It's the last-chance hazardous and highly difficult Double-Column-Graph test. I start with a blank piece of paper (usually in one of my idea notebooks) and draw a line vertical through the middle and put Positive on one side and Negative on the other. As you can figure, the two columns are for all the good points of making a choice and all the bad. The question was "Should Charlie go?"

Positives in favor of axing Charlie: 1, it keeps Cat and the Curses together, 2, It will add speed when there is speed and make room for another slow scene later when it might fit better, 3, Cat doesn't want to go and it makes sense not to, 4, I can eliminate this slack thread i've woven though the book.

Negatives resulting if Charlie is axed: 1, I don't get to use this recurring character, 2, We don't get to see the inside of Astonage.

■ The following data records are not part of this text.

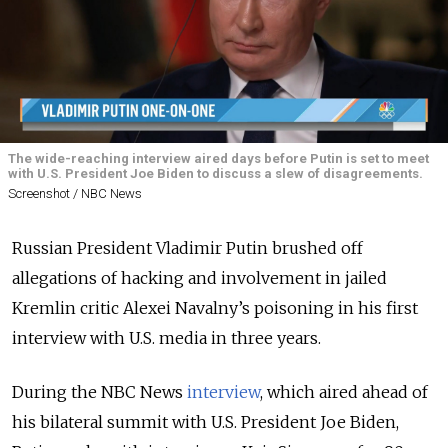
The wide-reaching interview aired days before Putin is set to meet
with U.S. President Joe Biden to discuss a slew of disagreements.
Screenshot / NBC News
Russian President Vladimir Putin brushed off
allegations of hacking and involvement in jailed
Kremlin critic Alexei Navalny’s poisoning in his first
interview with U.S. media in three years.
During the NBC News
interview
, which aired ahead of
his bilateral summit with U.S. President Joe Biden,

There are obviously more positives than negatives in my graph, but that's not what necessarily what makes a successful graph test; sometimes there might be one point in the positive or negative panel that tips the graph in its favor even if it's the only thing in there. A great example was when I was thinking of getting rid of a trip to Joshua's house - originally the place was just a well of backstory that was stop and sit in for a couple chapters. This setup was awful and counter-productive, so the question came up about whether or not it should be removed. I gave it the graph test and realized that the value of going there (for reasons I won't mention) far outweighed any benefit we'd receive by skipping it, so instead of obeying the positive column I reorganized and reworked the whole latter half of the story to make it fit better with great success.

The second major red flag I got from the chart was the fact that everything in the Negative column was related to ME. *I* wanted to keep Isolde because *I* wrote her that way. *I* wanted to see Astonage because we haven't been there before. Cat didn't care, she didn't know a disguise and a solution to the problem was waiting for them inside the town, all she knew was that it was dangerous and a totally illogical course of action. A novel is supposed to be a slice of the characters' lives, the minute the reader sees the author in the draft they've left the narrative... don't do things out of character, it's poor form!

The decision was clear. I had to abandon Charlie to the junk pile. The lesson to be learned is; just because it's in the outline doesn't mean that time and evolution can't change circumstances and even if you've planned and provided for something in the beginning, the STORY is what counts. Listen to your draft, listen to your characters, don't force something just because YOU want it seen. Snip Charlie off, store him in your Graveyard/Grab-bag file and proceed without him.

Sometimes you have to kill your babies, but you can name them if it makes you feel better.